1Hans Vlieghe, «  Abraham van Diepenbeeck (1596-1675)  », dans Paul Huys Janssen (éd.), Meesters van het Zuiden. Barokschilders rondom Rubens, cat. exp., Bois-le-Duc, Noordbrabants Museum, 2000, p. 57-58  ; voir Stefaan Hautekeete (éd.), From Floris to Rubens. Master Drawings from a Belgian Private Collection, cat. exp., Anvers, Musée Royal des Beaux-Arts de Belgique et Maastricht, Bonnefantenmuseum, n° 77.

2Klassik Stiftung Weimar, inv GHz/Sch.I.XVIII,13  ; une copie très proche d’après le dessin de Weimar a été vendue par la Galerie Jean-Marie Le Fell, Dessins anciens - catalogue no 7, n° 13 et semble être la feuille que Frits Lugt considérait comme étant une copie d’après son dessin (RKD Hofstede de Groot, fiche n° 1361303 – attribué à Daniel Mijtens (vers 1590-1647/1648)).

3Anonyme, Portrait de Hendrick de Sandra, Margaretha Tortarolis et Anna Maria de Sandra, vers 1660, huile sur toile, 62,5 × 80,5 cm, collection privée.

4Cat. exp. Londres/Paris/Berne/Bruxelles 1972, n° 23  ; RKD Hofstede de Groot, fiche n° 1114141.
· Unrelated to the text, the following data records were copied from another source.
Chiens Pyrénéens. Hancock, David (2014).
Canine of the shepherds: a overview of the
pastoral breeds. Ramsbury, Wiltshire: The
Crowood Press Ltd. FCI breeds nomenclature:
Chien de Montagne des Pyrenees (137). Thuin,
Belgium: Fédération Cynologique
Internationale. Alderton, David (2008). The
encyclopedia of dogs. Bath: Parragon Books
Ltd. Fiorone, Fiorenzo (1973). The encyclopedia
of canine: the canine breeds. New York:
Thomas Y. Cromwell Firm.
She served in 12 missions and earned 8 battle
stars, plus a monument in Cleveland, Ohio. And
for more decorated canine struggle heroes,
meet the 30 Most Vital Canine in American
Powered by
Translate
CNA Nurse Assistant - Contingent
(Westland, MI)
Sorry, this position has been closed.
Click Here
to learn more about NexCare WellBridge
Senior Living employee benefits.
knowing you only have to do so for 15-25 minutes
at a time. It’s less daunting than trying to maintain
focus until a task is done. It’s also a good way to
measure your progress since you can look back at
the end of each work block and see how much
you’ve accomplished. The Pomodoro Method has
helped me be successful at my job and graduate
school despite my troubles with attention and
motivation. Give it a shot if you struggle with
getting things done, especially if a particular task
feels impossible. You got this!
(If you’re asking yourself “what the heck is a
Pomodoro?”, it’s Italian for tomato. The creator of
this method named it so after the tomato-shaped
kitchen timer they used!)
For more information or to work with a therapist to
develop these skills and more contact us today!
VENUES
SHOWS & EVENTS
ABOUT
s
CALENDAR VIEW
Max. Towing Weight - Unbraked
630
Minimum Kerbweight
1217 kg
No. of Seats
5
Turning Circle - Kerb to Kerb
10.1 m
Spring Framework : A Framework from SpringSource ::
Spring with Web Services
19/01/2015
5Hans Vlieghe, «  Abraham van Diepenbeeck (1596-1675)  », dans Paul Huys Janssen (éd.), Meesters van het Zuiden. Barokschilders rondom Rubens, cat. exp., Bois-le-Duc, Noordbrabants Museum, 2000, p. 61.

6Documentation et correspondance, Fondation Custodia, Paris  ; le dessin conservé à la Klassik Stiftung Weimar porte toujours le titre Cavendish, William 1er duc de Newcastle (1592-1676) avec sa famille.

7Ben van Beneden et Nora De Poorter (éds.), Royalist Refugees. William and Margaret Cavendish in the Rubens House 1648-1660, cat. exp., Anvers, Rubenshuis, 2006.

8Poems and Fancies (1653), Philosophical and Physical (1655), The Worlds Olio (1655), Natures Pictures drawn by Fancies Pencil to the Life (1656) et A True Relation of my Birth, Breading and Life (1656).

9Cavendish et Margaret n’eurent pas d’enfants. Le dessin de Diepenbeeck de William Cavendish et sa famille (British Museum, Londres, inv. 1858,0417.1629) utilisé pour les Natures Pictures drawn by Fancies Pencil to the Life… de Margaret et gravé par Peeter Clouet (Hollstein IV, n° 15) représente probablement Henry (adulte), le fils de William (1630-1691) et son épouse Frances Pierrepont.

10Pour la transcription, voir cat. exp. Londres/Paris/Berne/Bruxelles 1972, n° 23.